Second-degree felonies are punishable as follows:

  • Up to 15 years in prison
  • Up to 15 years of sex offender probation
  • Up to $10,000 in fines

First-degree felonies are punishable as follows:

  • Up to 30 years in prison
  • Up to 30 years of sex offender probation
  • Up to $10,000 in fines

Life felonies are punishable as follows:

  • Up to life in prison
  • Up to life on sex offender probation
  • Up to $10,000 in fines

The degree of an offense will be reclassified to a higher degree if the defendant causes great bodily harm, permanent disability or permanent disfigurement to another person during the commission of the offense.

What are some defenses against human trafficking?

Defenses against human trafficking will depend on the specific allegations and section under which the defendant is charged. Some potential defenses to the crime of human trafficking include:

  • Lack of knowledge on the part of the defendant
  • No reckless disregard of the facts
  • No financial benefit to the defendant
  • The defendant was not the parent or legal guardian of the child or did not have custody or control of the minor child
  • False allegations
  • Identification of the defendant

The defendant’s ignorance of the victim’s age, the victim’s misrepresentation of their age or the defendant’s bona fide belief of the victim’s age cannot be used as a defense.

The victim’s lack of chastity or the willingness or consent of the victim is not a defense if the victim was under the age of 18 at the time.

As you may have already gathered, prosecuting these crimes can be complicated for several reasons. I have learned through multiple law enforcement agencies that even “catching” the trafficker can be difficult because their victims are taught to run and escape the police knowing that if they are caught, the punishment at the hands of their trafficker/pimp will be far more extreme than that which they would meet by law enforcement.

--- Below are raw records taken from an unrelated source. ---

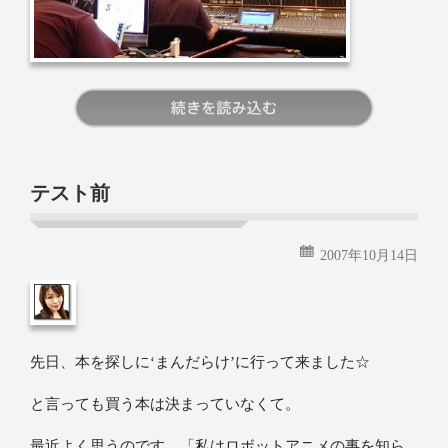
続きを読む
テスト前
2007年10月14日
先日、本を探しに‘まんだらけ’に行って来ました☆
と言っても買う本は決まっていなくて。
最近よく思うのです。「私はロボットアニメの事を知ら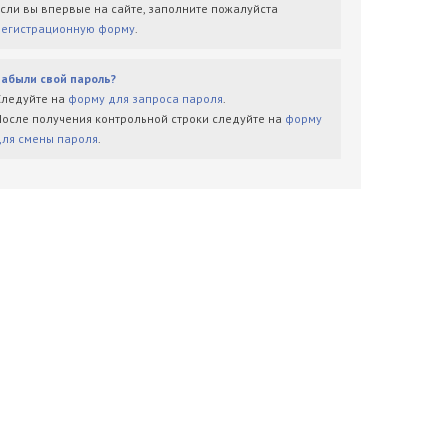
Если вы впервые на сайте, заполните пожалуйста
регистрационную форму
.
Забыли свой пароль?
Следуйте на
форму для запроса пароля
.
После получения контрольной строки следуйте на
форму
для смены пароля
.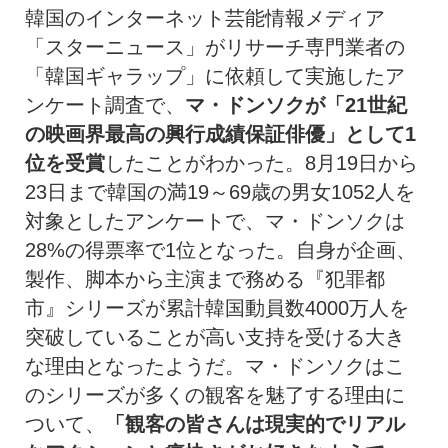
韓国のインターネット芸能情報メディア
「スターニュース」がリサーチ専門業者の
「韓国ギャラップ」に依頼して実施したア
ンケート調査で、
マ・ドンソクが「21世紀
の映画界最高の興行成績保証俳優」として1
位を受賞
したことがわかった。8月19日から
23日まで韓国の満19～69歳の男女1052人を
対象としたアンケートで、マ・ドンソクは
28%の得票率で1位となった。自身が企画、
製作、脚本から主演まで務める『犯罪都
市』シリーズが累計韓国動員数4000万人を
突破していることが高い支持を受ける大き
な理由となったようだ。マ・ドンソクはこ
のシリーズが多くの観客を魅了する理由に
ついて、
「観客の皆さんは現実的でリアル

Oftentimes, the testimony of the victim may fall apart for multiple reasons. They become fearful of their trafficker, they lack the credibility to sustain cross-examination, or they simply are not emotionally or physically stable enough to sustain the stress and pressure of a trial.

How do you know if someone is truly a victim of human trafficking?

Human trafficking is real. It is a problem. And those individuals who engage in the “modern-day slavery” trade should be prosecuted, in my opinion. However, like all crimes, the defendant has a right to be presumed innocent and is entitled to a fair trial. Overzealous prosecutors and law enforcement agencies must use caution in labeling individuals as victims of human trafficking.

Not all people in the sex trade are “victims” from the criminal defense perspective. Cases should be scrutinized, and defendants’ rights must be protected because it is the law, the penalties are severe and wrongful convictions are very possible.

How might someone be wrongfully convicted of a human trafficking charge?

USA Today reported that lawmakers are drafting legislation that may lead to wrongful convictions. Wrongful convictions are not the only problem. Wrongful prosecutions can ruin lives. The unknowing minor participant in a trafficking ring can be prosecuted with the ring leaders even though their participation is minor.

The mere fact that an individual is prosecuted for human trafficking places a strong negative stigma on the individual regardless of whether they are convicted. It is important to hire an experienced criminal defense lawyer who has a thorough understanding of the laws and defenses associated with human trafficking.